Thorac Cardiovasc Surg 1982; 30(3): 163-166
DOI: 10.1055/s-2007-1022236
© Georg Thieme Verlag Stuttgart · New York

Surgical Correction of Truncus Arteriosus Type I

Th. Stegmann, H. Oelert, I. Luhmer, H. C. Kallfelz, H. G. Borst
  • Division of Thoracic and Cardiovascular Surgery, Surgical Center, Hannover Medical School, Hannover
Further Information

Publication History

1982

Publication Date:
19 March 2008 (online)

Summary

From 1976 through 1981, 8 corrective operations for truncus arteriosus communis type I have been performed. The patient's ages ranged from 2 months to 4 1/2 years; 2 of the children had previously undergone banding of the pulmonary artery.

Intracardiac correction consisted in closure of the ventricular septal defect (VSD) and disconnection of the pulmonary trunk from the aorta with reconstruction of the right ventricular outflow tract using a valved Dacron conduit.

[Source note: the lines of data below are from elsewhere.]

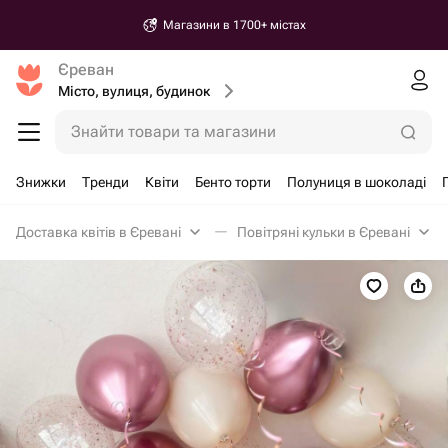
Магазини в 1700+ містах
Єреван
Місто, вулиця, будинок
Знайти товари та магазини
Знижки
Тренди
Квіти
Бенто торти
Полуниця в шоколаді
Доставка квітів в Єревані
Повітряні кульки в Єревані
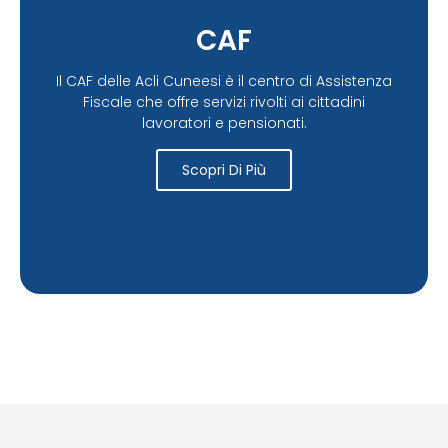
CAF
Il CAF delle Acli Cuneesi è il centro di Assistenza
Fiscale che offre servizi rivolti ai cittadini
lavoratori e pensionati.
Scopri Di Più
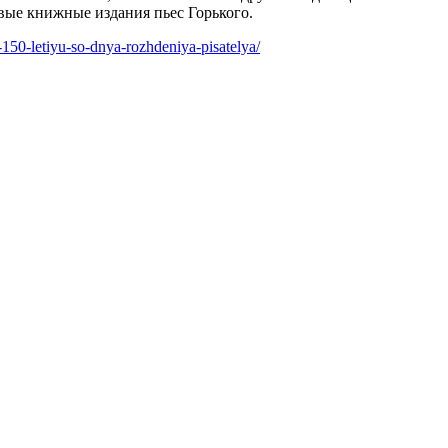
вые книжные издания пьес Горького.
150-letiyu-so-dnya-rozhdeniya-pisatelya/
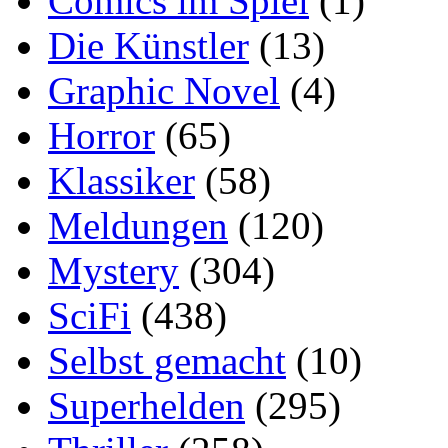
Comics im Spiel
(1)
Die Künstler
(13)
Graphic Novel
(4)
Horror
(65)
Klassiker
(58)
Meldungen
(120)
Mystery
(304)
SciFi
(438)
Selbst gemacht
(10)
Superhelden
(295)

One 3 1/2- year-old child died postoperatively because of right heart failure. In this child the pulmonary vascular resistance had risen to 13 U × m2 despite banding of the pulmonary artery in infancy. All other children have survived the operation without major complications and are in good condition. Postoperative follow-up (re-catheterization in 6 out of 7 survivors) showed a faultless function of the conduits in all instances. Persistence of pulmonary hypertension was ascertained in one patient.

According to these findings, which are in agreement with the experience of others, it is concluded that primary correction of truncus arteriosus should be undertaken in early infancy prior to development of pulmonary vascular disease.